Osteoporoz hastalığı sadece ilaç kullanımı ile geçirilebilecek bir hastalık değildir. Bu hastalığın tedavisi esnasında kişinin yaşam biçiminde ciddi değişiklikler yapması gerekmektedir. Özellikle;
- Fiziksel aktivitelerin artırılması ve spora başlanması,
- Hastalığa uyumlu olarak kalsiyum açısından zengin bir beslenme programının uygulanması,
- D vitamini alımına özen gösterilmesi ve hatta mecbur kalınırsa bunun için ilaç tüketilmesi,
- Kişinin hareketlerine daha fazla dikkat ederek düşmelere karşı dikkatli olması
- Gün boyunca en az 15 – 20 dakika gün ışığından faydalanılması da hastalık tedavisinde etkili olabilmektedir.
Bu sağlıklı adımlar ile kemiklerinizi çok daha kolay koruyabilirsiniz.
Yapılan son araştırmalarla birlikte bilim adamlarının kemik erimesinin önlenebilmesi için kemik oluşumunda faydalı olan bir aşı geliştirdikleri duyurulmuştur. Bu aşı dört yüz kadın üzerinde olumlu sonuç vermiş olsa da henüz kullanıma açılmamıştır.
Osteoporoz İçin Alternatif Tedaviler;
Bazı alternatif tedaviler ve terapiler osteoporoz için kullanılabilir. Bu tedavilerin etkinliğini gösteren bilimsel veya klinik bir kanıt yoktur. Ancak, birçok kişi bu tedavilerin başarılı olduğunu iddia ediyor.
Her zaman herhangi bir alternatif tıp ya da tedaviye başlamadan önce doktorunuza bunu bildiriniz. Bazı otlar ve şu anda aldığınız ilaçlar arasında etkileşimler olabilir. Doktorunuz ihtiyaçlarınıza en uygun genel bir tedavi planı koordine etmeniz için size yardımcı olabilir.

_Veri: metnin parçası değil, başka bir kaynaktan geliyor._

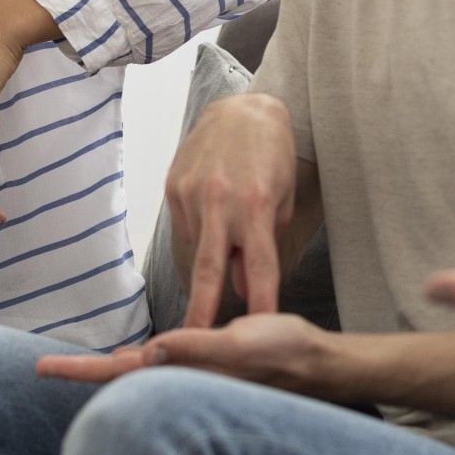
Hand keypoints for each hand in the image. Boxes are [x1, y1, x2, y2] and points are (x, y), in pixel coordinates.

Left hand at [36, 313, 332, 394]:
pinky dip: (138, 362)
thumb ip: (198, 348)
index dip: (80, 371)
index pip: (120, 375)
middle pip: (121, 379)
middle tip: (44, 367)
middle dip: (84, 373)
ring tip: (73, 365)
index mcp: (186, 375)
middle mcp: (184, 380)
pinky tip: (134, 360)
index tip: (43, 368)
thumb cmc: (286, 353)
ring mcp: (194, 376)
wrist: (319, 364)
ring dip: (107, 370)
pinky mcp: (207, 367)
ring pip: (139, 375)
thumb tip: (150, 352)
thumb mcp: (243, 343)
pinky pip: (162, 366)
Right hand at [166, 93, 299, 326]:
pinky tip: (212, 207)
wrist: (242, 109)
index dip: (259, 302)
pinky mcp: (172, 186)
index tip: (258, 332)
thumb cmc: (271, 156)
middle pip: (209, 269)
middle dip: (201, 311)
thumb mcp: (281, 200)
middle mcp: (220, 201)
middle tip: (193, 345)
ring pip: (196, 246)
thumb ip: (263, 245)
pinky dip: (200, 228)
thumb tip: (239, 289)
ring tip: (226, 231)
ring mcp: (191, 193)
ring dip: (210, 254)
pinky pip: (185, 225)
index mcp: (255, 206)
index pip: (259, 267)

Aşağıdaki bölümlerde, kemik kaybını önlemek için kullanılan birkaç takviye yer almaktadır;
Osteoporoz / Kemik Erimesi Bitkisel Tedavi
Konuyla ilgili olarak daha bilimsel bir araştırma gerekli olsa da, bazı otlar ve takviyelerin, kemik erimesini azalttığına ya da potansiyel osteoporoz nedeniyle oluşan kemik kaybını durdurduğuna inanılmaktadır.

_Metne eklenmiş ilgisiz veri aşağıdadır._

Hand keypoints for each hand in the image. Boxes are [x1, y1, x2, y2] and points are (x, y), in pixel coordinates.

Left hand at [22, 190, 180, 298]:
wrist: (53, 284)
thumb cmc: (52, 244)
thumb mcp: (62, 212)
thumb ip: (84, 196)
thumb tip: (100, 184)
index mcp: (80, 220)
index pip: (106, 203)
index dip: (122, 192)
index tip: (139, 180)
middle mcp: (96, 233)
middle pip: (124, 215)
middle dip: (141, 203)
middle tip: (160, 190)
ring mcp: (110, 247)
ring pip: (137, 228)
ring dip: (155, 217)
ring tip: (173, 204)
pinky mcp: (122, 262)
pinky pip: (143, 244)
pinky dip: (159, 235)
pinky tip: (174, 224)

Kırmızı Yonca; Kırmızı yoncanın, östrojen benzeri bileşikler ihtiva ettiği düşünülmektedir. Doğal östrojen kemik korunmasına yardımcı olabilir. Bazı alternatif bakım uygulayıcıları osteoporoz tedavisinde bu otun kullanımını önerebilir.
Ancak, kırmızı yoncanın kemik kaybını yavaşlatan bir etkide olduğunu gösteren hiçbir bilimsel kanıt yoktur. Eğer ek bir tedavi takviyesi olarak almayı düşünüyorsanız, doktorunuzu bu konuda bilgilendirin.
Soya; Soya sütü gibi ürünleri yapmak için kullanılan soya, izoflavon içerir. Bu madde, kemiklerin korunmasına yardımcıdır ve kemik kaybını durdurabilir östrojen benzeri bileşikler içerir. Bu genellikle östrojene bağlı meme kanseri riskini de arttırmaktadır. Eğer, osteoporoz için soya kullanmaka istiyorsanız, kullanımdan önce doktorunuzla konuşun.
Karayılan Otu; Karayılan otu yıllardır Kızılderili tıpta kullanılan bir bitkidir. Bu bitki, kemik kaybını önlemeye yardımcı olan fito (östrojen benzeri maddeler) içerir. 2008 yılında yapılan çalışmada karayılan otunun farelerde kemik oluşumunu teşvik ettiği saptandı. Ancak, osteoporozlu insanlarda tedavi amaçlı kullanımının faydalı olup olmadığını belirlemek için daha bilimsel araştırmalar ve sonuçlar gereklidir.